A pun, or a wordplay, where words, similar in sound but different in meaning are intentionally combined in a sentence is very common in the English language. Puns are often difficult to understand for non-native speakers, as it requires sufficient competence and flexibility in the language.

Humour is a social experience

Such norm violations are seen as amusing, only if they are acceptable among the people in the given context The perception is always ubjective, and people produce and react to humour so drastically differently across cultures.

To make it clearer, put aside the geo-political concept of ‘culture’ and look at its more accessible variations like ‘corporate culture’ and ‘family culture’. It’s unlikely that you joke in the same way with your boss as with your family and friends. In our daily lives, we constantly switch between our identities and adjust to the speople and social groups we’re interacting with. We do it intuitively in the familiar settings. When interacting cross-culturally, the shift doesn’t happen that easily, because we’re facing unfamiliar worldviews, norms, and language barriers.

Example – The concept of Face in the Chinese culture

One of the foundational norms in a number of other Asian cultures, including Chinese, is face-saving behavior. It can be roughly compared to the Western concepts of dignity and honour. It implies avoiding embarrassment and protecting each other’s reputation.

Disrespectful actions make a person “lose face” – these can be direct feedback, personal comments, raised voice, negative words and even jokes. The more rude and straightforward the action, the more devastating effect on the person’s “face” it has.

Now, compare it to the Australian culture, where common forms of humour are sarcasm, self-deprecation and the mocking of others, which would be a nightmare for face-saving cultures.


Conclusion

In this article, we’ve discussed the role of humour in social interactions, how it’s produced and why it’s perceived differently across cultures. The outcomes can be summed up with a quote:

“humour is a universal human activity that most people experience many times over the course of a typical day and in all sorts of social contexts. At the same time, there are obviously important cultural influences on the way humour is used and the situations that are considered appropriate for laughter”.

(Martin & Ford, 2018)

References

Bell, N. Attardo, S. (2010).
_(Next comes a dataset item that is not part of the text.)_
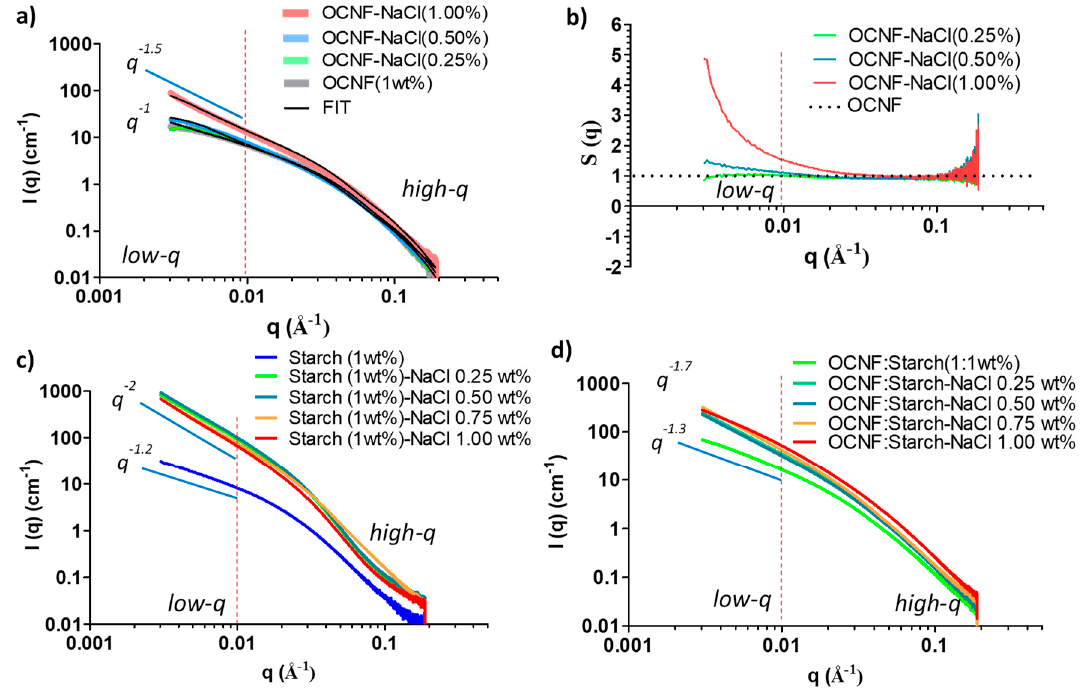
Figure 9. ( a ) SAXS patterns of OCNF (1 wt%) suspensions at various salt concentrations, ( b ) structure factor, S(q) of OCNF/salt gels obtained by dividing the signal of the blend gels by the scattering pattern from an OCNF suspension measured without salt, ( c ) SAXS patterns of starch (1 wt%)/salt, and ( d ) the OCNF:starch (1:1 wt%)/salt systems.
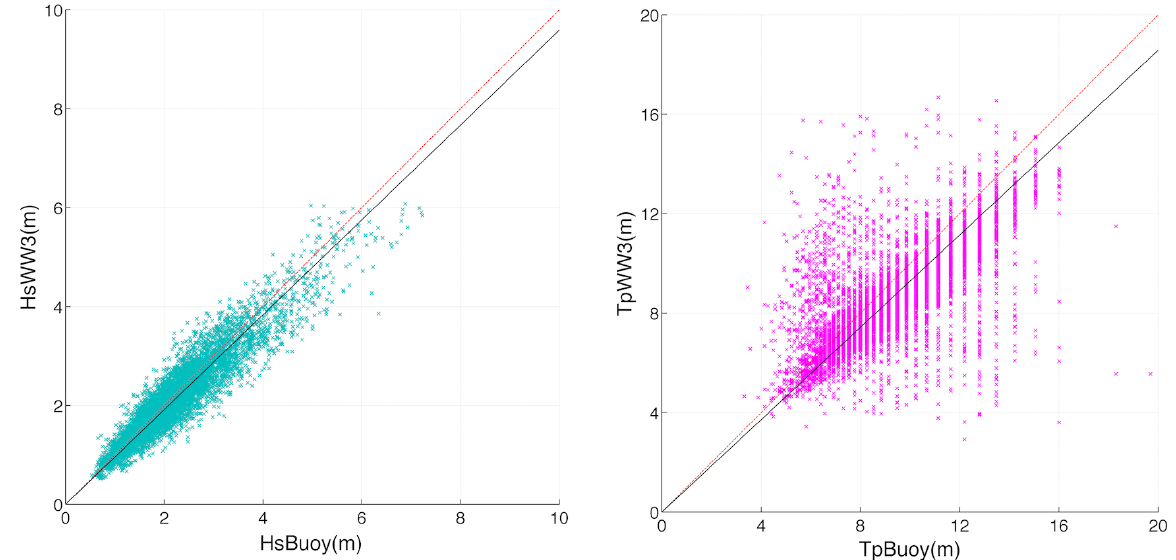
Figure 3. Scatterplot, where each point corresponds to the pair [(parameters) observed (parameter) modeled], the dashed line represents the perfect fit and the continuous line represents the symmetric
Failed humour: Issues in non-native speakers’ appreciation and understanding of humour. Intercultural Pragmatics, 7 (3), 423-447.

Freud, S. (1928). humour. Int. J. Psychoanal. 9, 1–6.

Hua, Z. (2014). Exploring intercultural communication: Language in action. 38-39

Martin, R. A., and Ford, T. (2018). The Psychology of humour: An Integrative Approach. Burlington, MA: Elsevier Academic Press.

Rogerson-Revell, P. (2007). Humour in business: A double-edged sword: A study of humour and style shifting in intercultural business meetings. Journal of Pragmatics, 39(1), 4-28.

Warren, C., & McGraw, A. P. (2015). Opinion: What makes things humorous. Proceedings of the National Academy of Sciences of the United States of America, 112, 7105–7106.

Warren, C., & McGraw, A. P. (2016). Differentiating what is humorous from what is not. Journal of Personality and Social Psychology, 110, 407–430.